Farlow has encouraged the cast and crew to track their food and exercise through My Fitness Pal. He’s encouraged them to eat more protein, along with vegetables and fruit, then filling in with fats and carbs. He’s even offered to go to the grocery store with them to help them choose better foods.
“You treat the grocery store like a NASCAR track,” he says. “Stay around the outside.”
For all her grumbling, Williams has enjoyed the group training. “It’s the best thing for ensemble building, obviously. We’re starting to really click. It’s awesome. I’ve always worked out. Everyone says they feel like they’ve toned up. I think everyone’s doing really well.”
Anthony Cataldo, an acting major at UNCG, plays Lance Corporal Harold Dawson. He says he just didn’t want to come home and work all summer, so he took on this role. He was a Lee Street intern his senior year at Carson High School.
“He’s working us hard,” Cataldo says, “but it’s all a good time with good people. It’s not as gruesome as I thought it would be.”

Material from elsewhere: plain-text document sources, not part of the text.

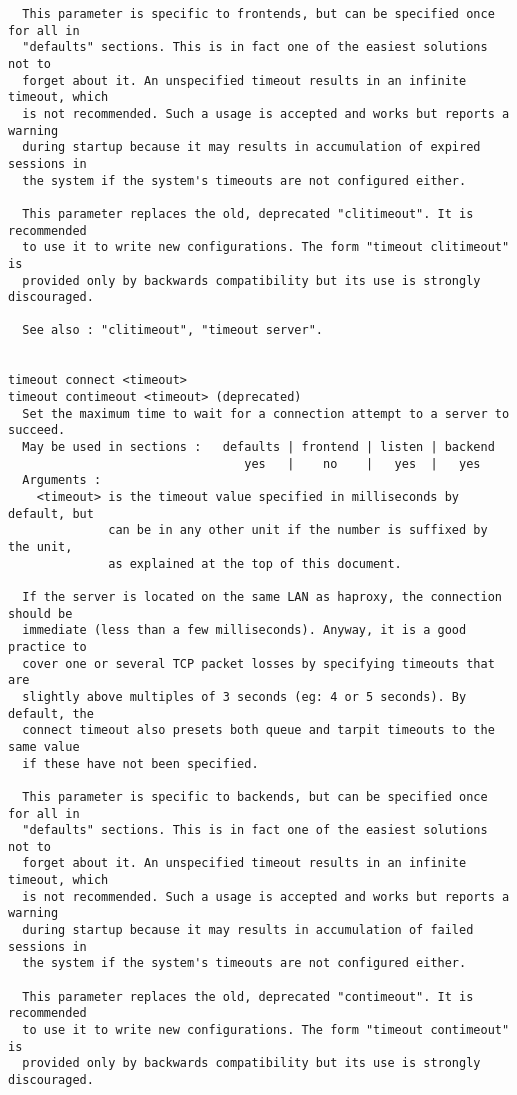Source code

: \begin{verbatim}
  This parameter is specific to frontends, but can be specified once for all in
  "defaults" sections. This is in fact one of the easiest solutions not to
  forget about it. An unspecified timeout results in an infinite timeout, which
  is not recommended. Such a usage is accepted and works but reports a warning
  during startup because it may results in accumulation of expired sessions in
  the system if the system's timeouts are not configured either.

  This parameter replaces the old, deprecated "clitimeout". It is recommended
  to use it to write new configurations. The form "timeout clitimeout" is
  provided only by backwards compatibility but its use is strongly discouraged.

  See also : "clitimeout", "timeout server".


timeout connect <timeout>
timeout contimeout <timeout> (deprecated)
  Set the maximum time to wait for a connection attempt to a server to succeed.
  May be used in sections :   defaults | frontend | listen | backend
                                 yes   |    no    |   yes  |   yes
  Arguments :
    <timeout> is the timeout value specified in milliseconds by default, but
              can be in any other unit if the number is suffixed by the unit,
              as explained at the top of this document.

  If the server is located on the same LAN as haproxy, the connection should be
  immediate (less than a few milliseconds). Anyway, it is a good practice to
  cover one or several TCP packet losses by specifying timeouts that are
  slightly above multiples of 3 seconds (eg: 4 or 5 seconds). By default, the
  connect timeout also presets both queue and tarpit timeouts to the same value
  if these have not been specified.

  This parameter is specific to backends, but can be specified once for all in
  "defaults" sections. This is in fact one of the easiest solutions not to
  forget about it. An unspecified timeout results in an infinite timeout, which
  is not recommended. Such a usage is accepted and works but reports a warning
  during startup because it may results in accumulation of failed sessions in
  the system if the system's timeouts are not configured either.

  This parameter replaces the old, deprecated "contimeout". It is recommended
  to use it to write new configurations. The form "timeout contimeout" is
  provided only by backwards compatibility but its use is strongly discouraged.


\end{verbatim}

Jon Planovsky, who plays Lt. Jonathan Kendrick, has actually gained three pounds of muscle. “You use muscles that you don’t use every day,” says Planovsky, a local landscaper and co-owner of Critters. “It’s kinda satisfying to know we can keep up with the younger cast members.”
Other cast members include Joe Campola, Tim Hager, William Osborne, Chuck Riordan, Jessica Walker and Ed Whitney.
Tickets for “A Few Good Men” go on sale July 1 at Lee Street Theatre. Performances are at 7:30 p.m. July 16-18 and 23-25. For more information, call 704-310-5507 or visit www.leestreet.org.
Freelance writer Susan Shinn lives in Salisbury.